Earlier in August, Morgan Stanley had upgraded its stance on India to ‘overweight’ on the back of multipolar world trends that support FDI and portfolio flows, boosted by India’s reform and macro-stability agenda that underpins a strong capex and profit outlook. The report by Morgan Stanley had said that India is now the most-favoured equity market, with relative valuations less extreme than in October last year. 

Nomura said that it is positive on stocks that are quoting at ‘reasonable relative valuations and domestic growth areas’ (banks and infrastructure stocks). It favoured stocks like ICICI Bank, Axis Bank, L&T, Reliance, ITC and MedPlus. The brokerage firm also said that it is positive on stocks that are likely to benefit from some structural themes such as increased adoption of electric vehicles. It picked Mahindra & Mahindra and Uno Minda. 

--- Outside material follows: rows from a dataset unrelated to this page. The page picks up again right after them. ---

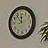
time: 11:53
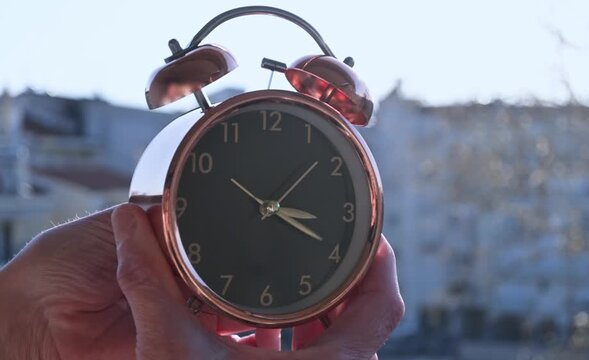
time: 3:19
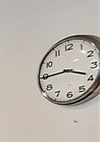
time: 3:44
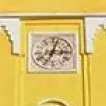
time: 3:02
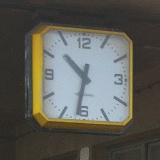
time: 10:31
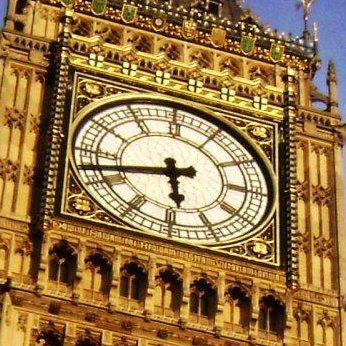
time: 5:42
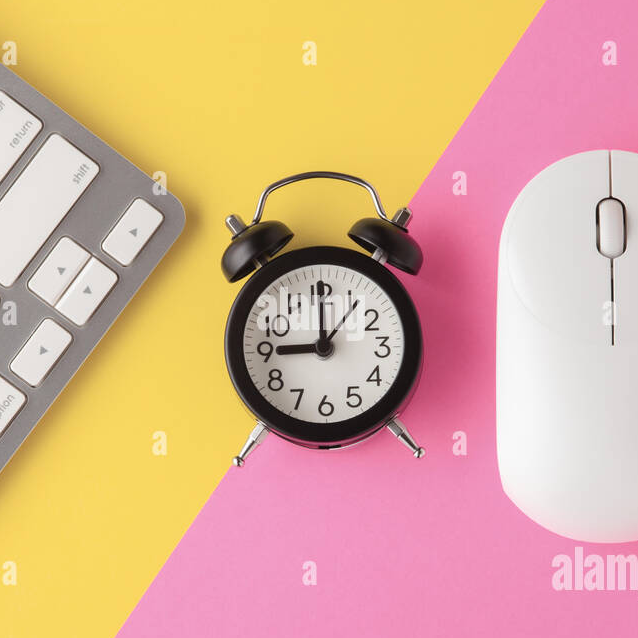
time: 9:00
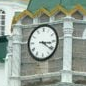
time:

In terms of risks, Nomura said sustained high oil prices, China re-rotation and the general elections in 2024 are the key risks for the Indian markets. Further, populist measures and lower government capital expenditure (capex), especially going into the elections, could be a concern. There could also be a pullback in the Indian markets in case of a global ‘risk off’ scenario as valuations are rich both on an absolute and relative basis, it added. Further, if the global oil prices remain above $100 per barrel, it may put pressure on the current account and fiscal deficits and also hurt corporate earnings. Reversal in domestic flows also is a key risk for the Indian markets, the report stated. 

China outlook

Nomura, however, continues to keep its outlook as ‘overweight’ on China. “We continue to see value; there are some early signs of improvement in economic data and policy remains supportive, with clear signs that Beijing wants to reinvigorate the economy, financial markets and confidence. Positioning is very light, but we sense a ‘buyers strike’ and recognize investor concerns around medium-term issues that will cap valuations (in particular US-China relations and the property sector),” Nomura analysts said.